The reaction mechanism of aspartate transcarbamylase from mouse spleen has been determined, using steady-state kinetics, isotope-exchange experiments, inhibition studies with a transition-state analog, and product-inhibition studies. Intersecting reciprocal plots obtained when one substrate was varied against different concentrations of the second substrate indicate that the mechanism is sequential. The transition-state analog, N-(phosphonacetyl)- l-aspartate, was a powerful inhibitor of aspartate transcarbamylase, with an inhibition constant ( K i ) of 2.6 × 10 −8 m at 37 °C and pH 7.4 in 0.05 m Na HEPES buffer. PALA gave competitive inhibition with carbamyl phosphate and noncompetitive inhibition with l-aspartate, indicating that carbamyl phosphate must bind before aspartate for catalysis to occur. A ping-pong mechanism in which carbamyl phosphate binds first was excluded by isotope-exchange experiments, since [ 32P]inorganic phosphate was not incorporated into carbamyl phosphate in the absence of aspartate.

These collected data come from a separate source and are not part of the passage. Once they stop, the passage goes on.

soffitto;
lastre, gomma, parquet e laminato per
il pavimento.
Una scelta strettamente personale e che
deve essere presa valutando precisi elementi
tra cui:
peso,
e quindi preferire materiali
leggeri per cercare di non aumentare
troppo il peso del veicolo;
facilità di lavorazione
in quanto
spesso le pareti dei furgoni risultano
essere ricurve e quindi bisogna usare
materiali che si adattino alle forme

Product-inhibition studies showed that only inorganic phosphate and carbamyl phosphate gave a competitive pattern; all other combinations of substrate and product gave noncompetitive inhibition patterns when incubations were carried out at subsaturating concentrations of the second substrate. These inhibition patterns showed that carbamyl phosphate binds first, aspartate binds second, carbamyl aspartate dissociates first, and phosphate dissociates second.